Toyota updates the Camry sedan in just its second year

Conventional wisdom dictates to hold off on buying a car in the first year of new generation due to potential reliability concerns. Now, we’re seeing automakers like Toyota making improvements to popular models like the Camry sedan in just its second year, giving consumers more reason to hold off on buying the latest, greatest car.

Much like Honda did for the 2013 Civic, Toyota has made several detail upgrades quicker than expected on a new car that should incrementally enhance the car’s appeal and possibly address some of our minor criticisms. (Read our detailed Camry road test.)

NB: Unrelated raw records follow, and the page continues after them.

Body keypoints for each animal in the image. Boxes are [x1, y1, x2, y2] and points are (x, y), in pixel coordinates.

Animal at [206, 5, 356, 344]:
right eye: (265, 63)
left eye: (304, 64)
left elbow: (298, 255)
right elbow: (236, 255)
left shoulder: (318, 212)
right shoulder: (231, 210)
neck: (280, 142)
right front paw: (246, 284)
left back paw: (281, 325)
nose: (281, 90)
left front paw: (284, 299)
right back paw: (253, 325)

The front door panels on the Hybrid LE, LE, and SE trim levels are now covered in a soft-touch material, replacing the previous hard plastics. LE trims now have armrests that match the interior color, rather than being black. And variations with leather upholstery have new stitching details on the doors.

Admittedly, these are rather low-impact upgrades, but they do address a weakness of the 2012 Camry. In our testing, we found the cabin materials disappointed, citing the hard headliner, some cheap-looking dash panels, and thin carpeting. Other pieces, including the map pockets and some dashboard panels, had visible mold flash, and some of the switchgear, like the climate knobs, felt insubstantial. Hopefully there was also more attention paid to general fit and finish.

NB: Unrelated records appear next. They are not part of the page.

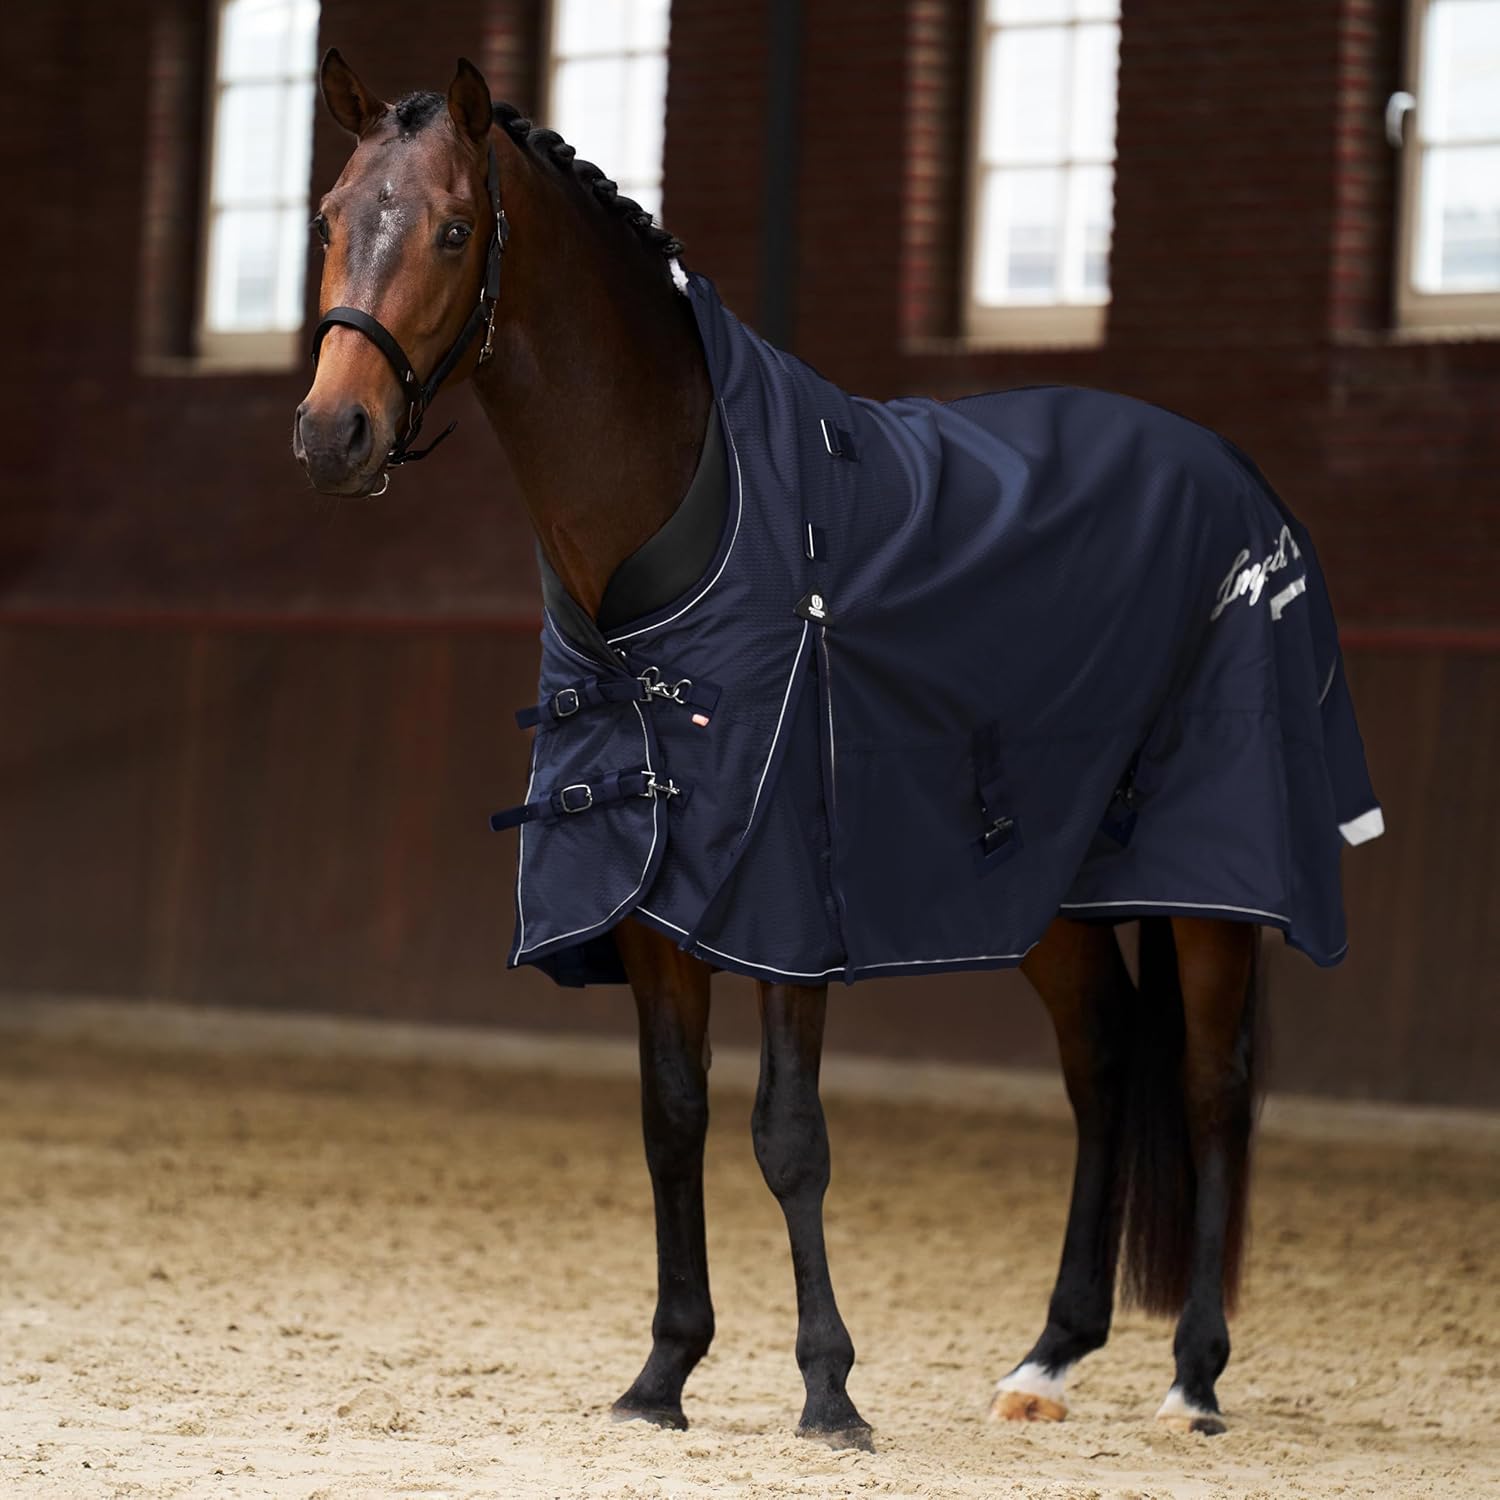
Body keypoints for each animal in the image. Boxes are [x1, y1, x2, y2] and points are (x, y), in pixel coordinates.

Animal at [294, 53, 1378, 1450]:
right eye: (328, 218)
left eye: (452, 229)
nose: (336, 433)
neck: (686, 520)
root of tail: (1235, 476)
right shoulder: (654, 898)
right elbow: (673, 1119)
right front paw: (663, 1375)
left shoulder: (786, 903)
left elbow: (788, 1134)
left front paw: (828, 1389)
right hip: (1052, 887)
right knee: (1100, 1069)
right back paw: (1050, 1358)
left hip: (1212, 879)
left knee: (1208, 1083)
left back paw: (1193, 1377)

Other changes include making the 6.1-inch audio display screen standard on the L and Hybrid LE trims. However, no mention has been made of simplifying the stereo interface, which we found frustrating, with small touch-screen buttons and the need to navigate through menus to make audio adjustments. This screen can also be used for the available back-up camera.

Augmenting the blind-spot monitoring system is the addition of a rear cross-traffic alert for 2013. This can warn of dangers when backing out of a parking spot.

Ultimately, these tweaks are not earth shattering, but even small improvements are always welcomed. It is clear that automakers are working hard to compete for your dollar. If this trend continues, it does give another reason to not be the first on your block to own the latest model.